Engineering defines consistency of methods.
I realize that engineering is an interesting terms these days, with lots of different definitions; you can even be sued if you call yourself an engineer inappropriately in the wrong jurisdiction. However, the term itself is widely used in technology careers to describe the systematic design and operation of complex systems. Most modern applications are actually comprised of several smaller applications, all in varying states of underlying complexity. Furthermore, the delivery of an application to an end user (particularly web applications) can span the entire spectrum from infrastructure to platform to software. Additionally, applications can vary in terms of scalability, configuration, and location. Engineering addresses complexity, not just complication through systematic processes; engineers experiment, learn, and integrate consistent practices into their daily processes.
Reliability refers to purpose.
When your job title identifies reliability as a name, it means that you have a specific goal in mind, and that goal is not limited to a technology. Reliability engineers work with networking equipment, operating systems, applications, middleware, and/or database systems. They may specialize in a area (e.g., database reliability engineering is now a thing), but a robust team is comprised of necessary skill sets required to meet service level objectives across the entire technology stack. Reliability as a goal must first be defined, and then measured, and SRE responsibilities are responsible for measuring and addressing reliability across the entire spectrum, from infrastructure to platform to software. However, reliability measurement must also account for not only technological issues, but also the processes and people responsible for developing and operating the system. There’s a reason that a just culture is an integral part of the SRE experience (and the DevOps movement at large); people are responsible for how well technology performs, both in terms of defining expectations and day-to-day delivery of service. It only makes sense to look beyond technology when examining reliability, and that leads to where I disagree with the standard SRE nomenclature.
“Site” implies a technical focus; “Service” implies a business function.

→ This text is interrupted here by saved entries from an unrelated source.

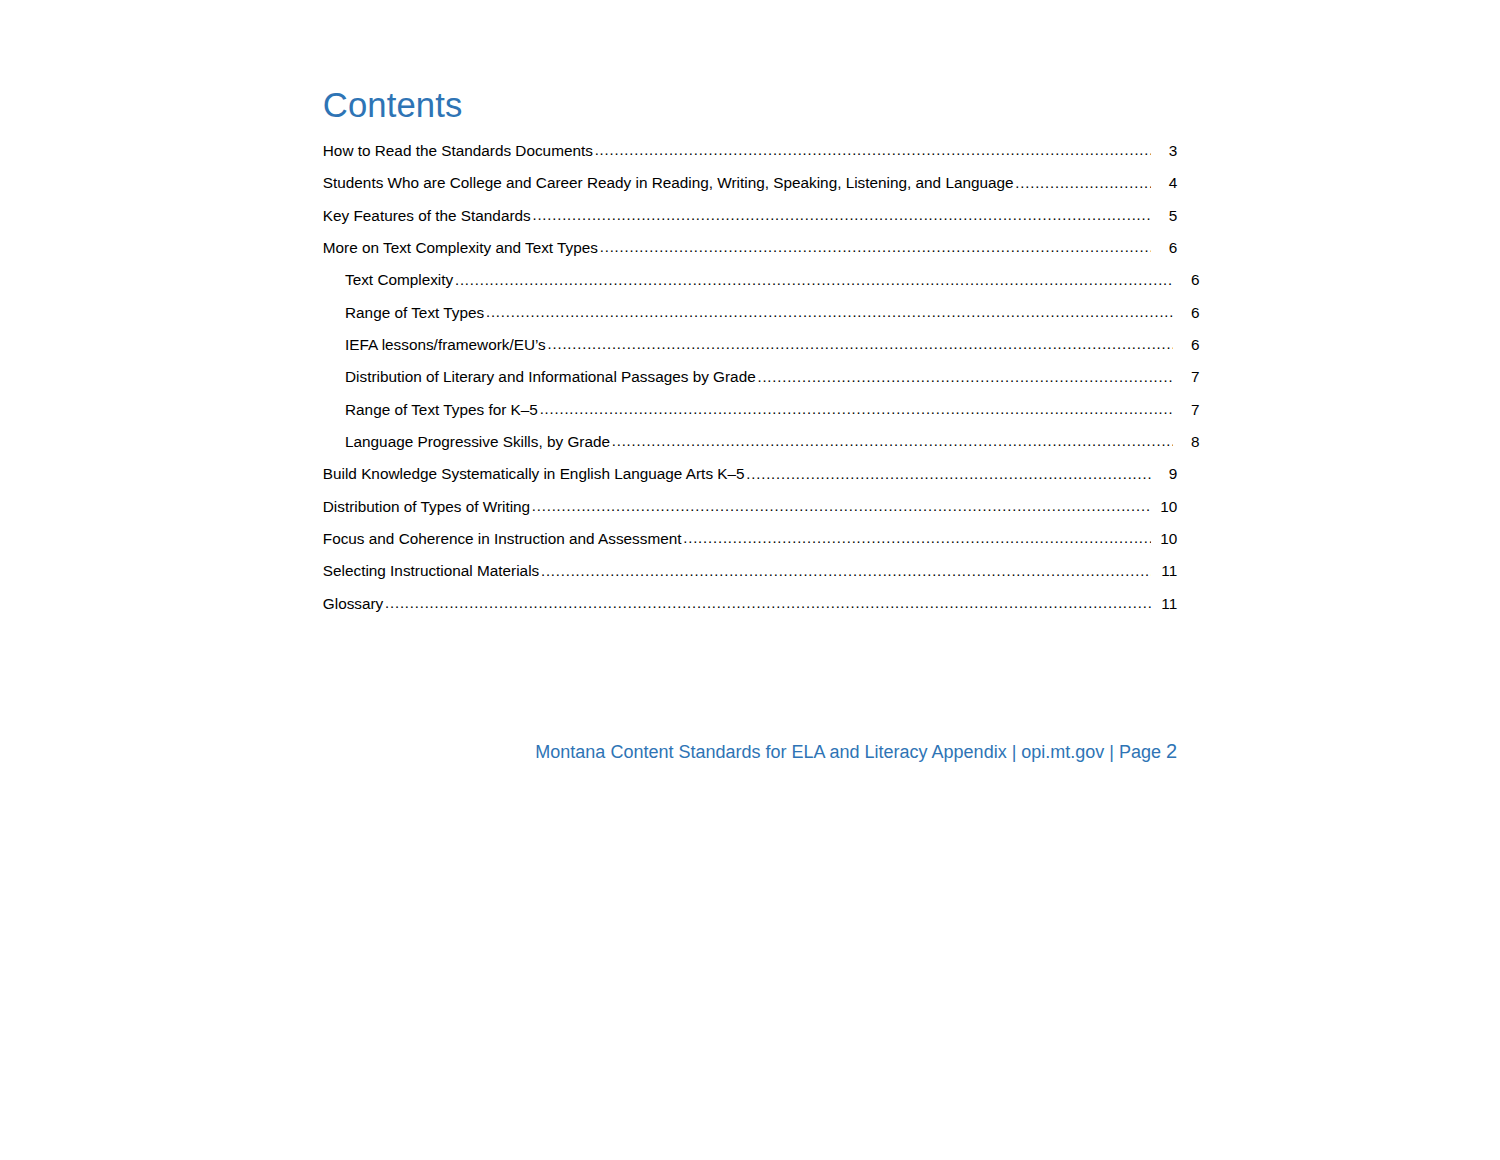Contents
How to Read the Standards Documents ........................................................................................................................................................................................................... 3
Students Who are College and Career Ready in Reading, Writing, Speaking, Listening, and Language ................................................................................................. 4
Key Features of the Standards ................................................................................................................................................................................................................. 5
More on Text Complexity and Text Types ..................................................................................................................................................................................... 6
Text Complexity ......................................................................................................................................................................................................................... 6
Range of Text Types ................................................................................................................................................................................................................. 6
IEFA lessons/framework/EU’s ................................................................................................................................................................................................. 6
Distribution of Literary and Informational Passages by Grade ......................................................................................................................................... 7
Range of Text Types for K–5 ................................................................................................................................................................................................. 7
Language Progressive Skills, by Grade ................................................................................................................................................................................. 8
Build Knowledge Systematically in English Language Arts K–5 ................................................................................................................................. 9
Distribution of Types of Writing ............................................................................................................................................................................................................. 10
Focus and Coherence in Instruction and Assessment ................................................................................................................................................. 10
Selecting Instructional Materials ............................................................................................................................................................................................................. 11
Glossary ................................................................................................................................................................................................................................................. 11
Montana Content Standards for ELA and Literacy Appendix | opi.mt.gov | Page 2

The word “Site” in the IT domain typically refers to either a physical location (data center site) or an application (web site); however, the heart of the definition is sociotechnical, not strictly technology. From an undated (seriously, Google?) interview with Ben Traynor, the founder of the SRE movement: “… we have a bunch of rules of engagement, and principles for how SRE teams interact with their environment — not only the production environment, but also the development teams, the testing teams, the users, and so on.” While the previous paragraph of that interview specifically focuses on the type of work that’s being done by Google’s SRE team, these rules of engagement show that SRE’s should be concerned with the entire value stream of service delivery including not only operations, but development, testing, and ultimately the end user experience. In, other words. SRE’s are concerned with the reliability of the whole service, not just the technical parts.